- **Work instructions**
The expected response is the full listing, retyped exactly, without its images.

- **Supplied records**

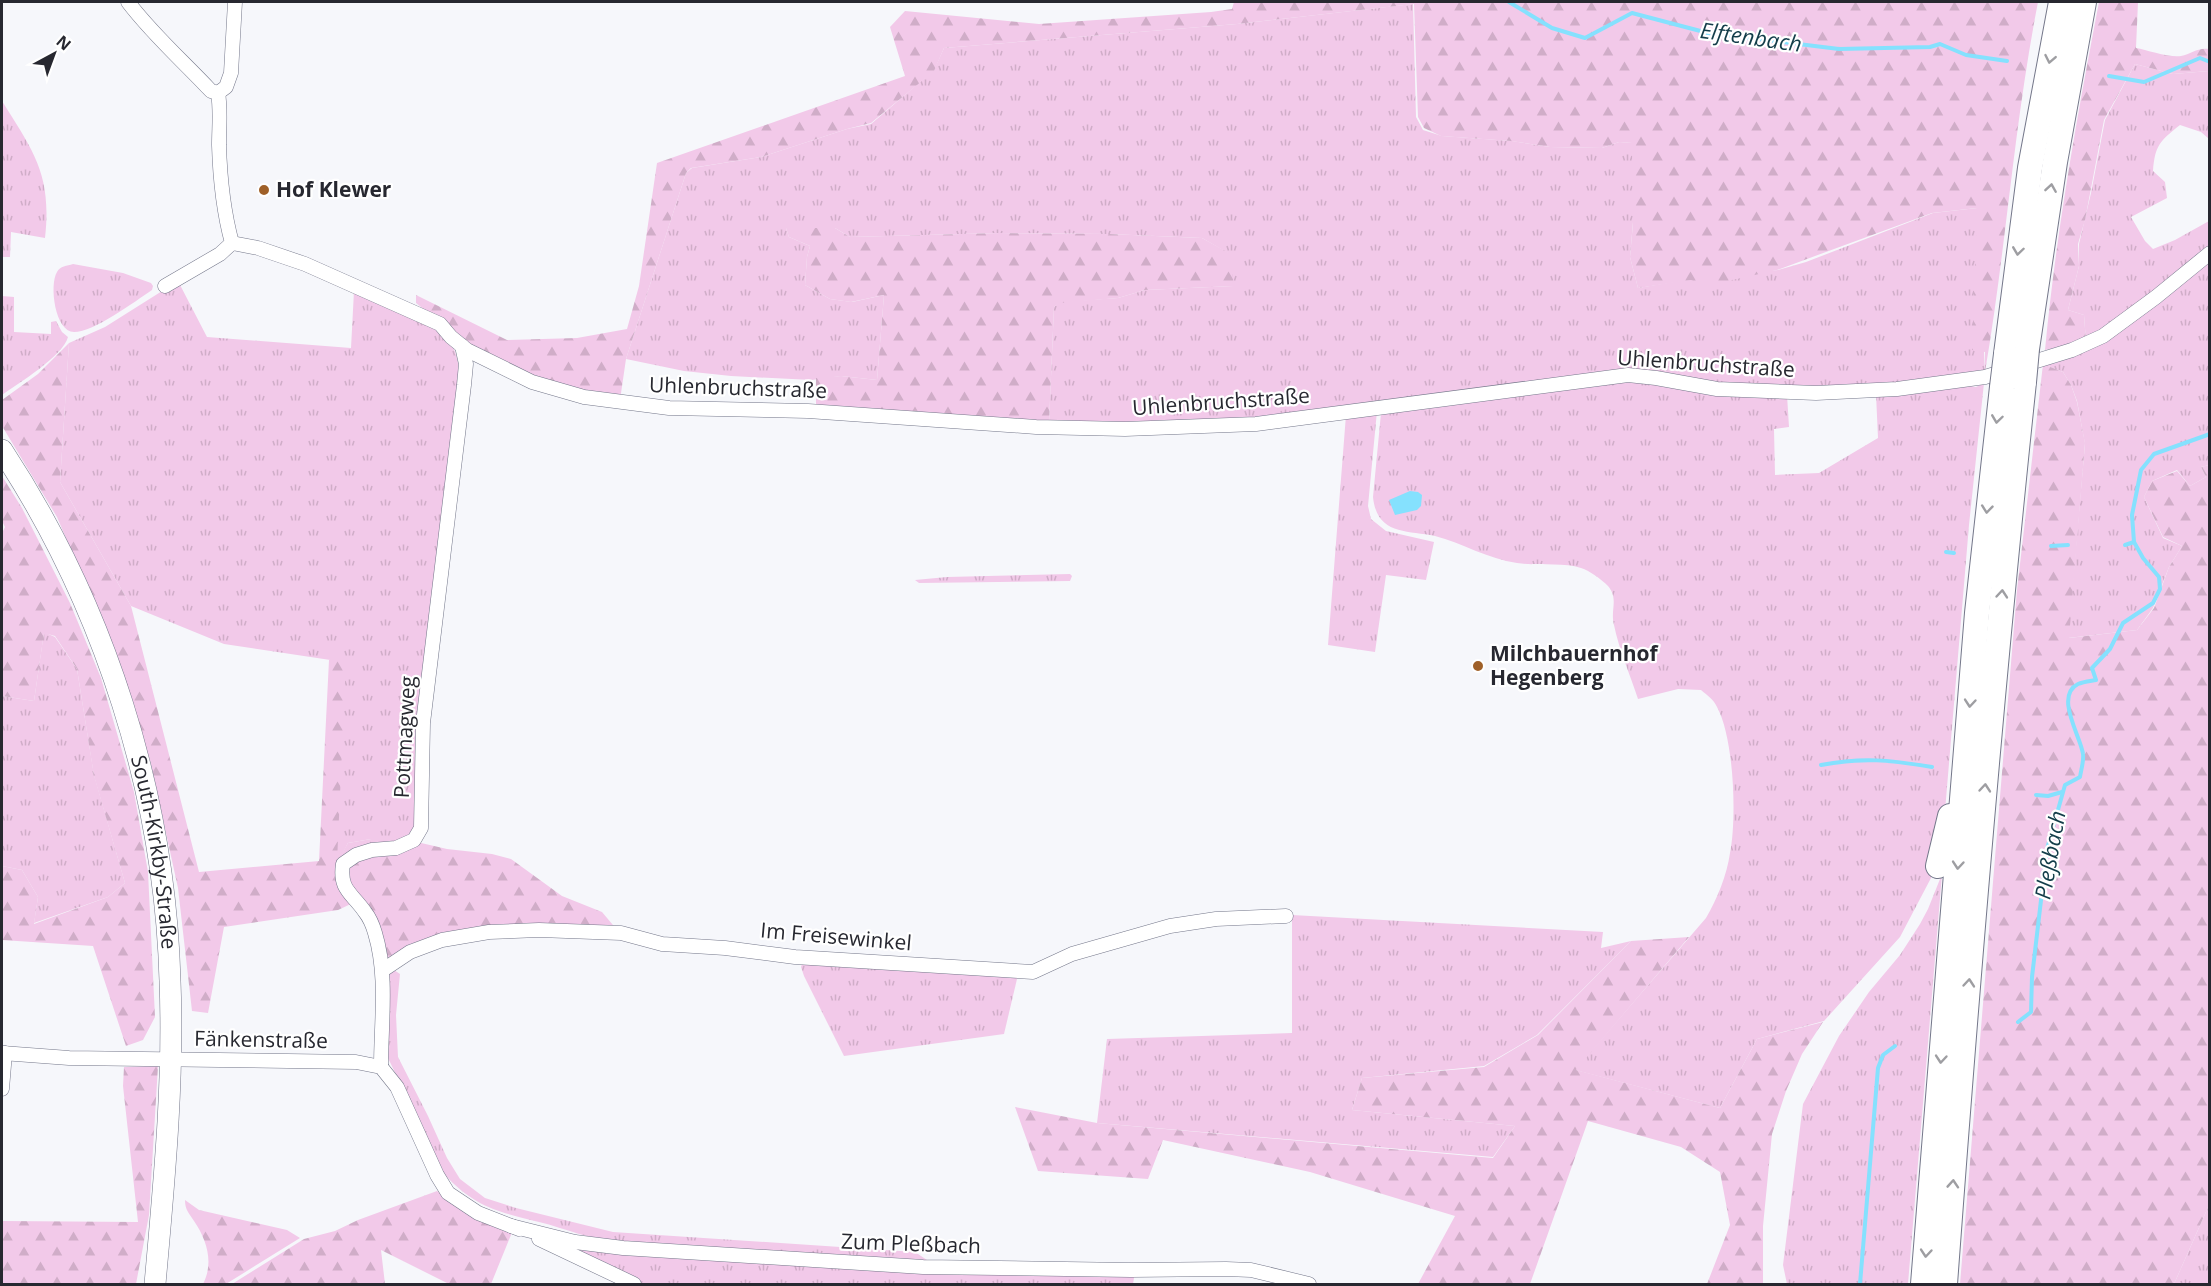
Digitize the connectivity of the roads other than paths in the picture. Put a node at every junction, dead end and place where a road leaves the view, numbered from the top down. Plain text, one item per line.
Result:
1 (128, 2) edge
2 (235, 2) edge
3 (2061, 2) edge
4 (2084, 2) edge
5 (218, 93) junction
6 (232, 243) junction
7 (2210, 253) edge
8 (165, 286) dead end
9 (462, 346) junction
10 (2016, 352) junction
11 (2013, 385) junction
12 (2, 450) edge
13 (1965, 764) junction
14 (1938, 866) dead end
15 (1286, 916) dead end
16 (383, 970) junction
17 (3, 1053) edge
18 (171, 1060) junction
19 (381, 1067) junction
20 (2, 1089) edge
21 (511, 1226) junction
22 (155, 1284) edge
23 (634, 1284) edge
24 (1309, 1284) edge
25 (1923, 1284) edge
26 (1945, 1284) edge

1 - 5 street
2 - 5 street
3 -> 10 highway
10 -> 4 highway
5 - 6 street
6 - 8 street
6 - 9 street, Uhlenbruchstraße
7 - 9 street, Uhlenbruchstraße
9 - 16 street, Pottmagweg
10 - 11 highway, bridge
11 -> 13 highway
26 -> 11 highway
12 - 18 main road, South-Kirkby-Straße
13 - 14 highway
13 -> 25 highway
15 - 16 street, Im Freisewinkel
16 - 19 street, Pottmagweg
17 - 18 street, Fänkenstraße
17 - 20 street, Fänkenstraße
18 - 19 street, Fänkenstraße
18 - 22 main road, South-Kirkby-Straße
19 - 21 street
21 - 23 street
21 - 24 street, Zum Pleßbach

- **Reply**
Digitize the connectivity of the roads other than paths in the picture. Put a node at every junction, dead end and place where a road leaves the view, numbered from the top down. Plain text, one item per line.
Result:
1 (128, 2) edge
2 (235, 2) edge
3 (2061, 2) edge
4 (2084, 2) edge
5 (218, 93) junction
6 (232, 243) junction
7 (2210, 253) edge
8 (165, 286) dead end
9 (462, 346) junction
10 (2016, 352) junction
11 (2013, 385) junction
12 (2, 450) edge
13 (1965, 764) junction
14 (1938, 866) dead end
15 (1286, 916) dead end
16 (383, 970) junction
17 (3, 1053) edge
18 (171, 1060) junction
19 (381, 1067) junction
20 (2, 1089) edge
21 (511, 1226) junction
22 (155, 1284) edge
23 (634, 1284) edge
24 (1309, 1284) edge
25 (1923, 1284) edge
26 (1945, 1284) edge

1 - 5 street
2 - 5 street
3 -> 10 highway
10 -> 4 highway
5 - 6 street
6 - 8 street
6 - 9 street, Uhlenbruchstraße
7 - 9 street, Uhlenbruchstraße
9 - 16 street, Pottmagweg
10 - 11 highway, bridge
11 -> 13 highway
26 -> 11 highway
12 - 18 main road, South-Kirkby-Straße
13 - 14 highway
13 -> 25 highway
15 - 16 street, Im Freisewinkel
16 - 19 street, Pottmagweg
17 - 18 street, Fänkenstraße
17 - 20 street, Fänkenstraße
18 - 19 street, Fänkenstraße
18 - 22 main road, South-Kirkby-Straße
19 - 21 street
21 - 23 street
21 - 24 street, Zum Pleßbach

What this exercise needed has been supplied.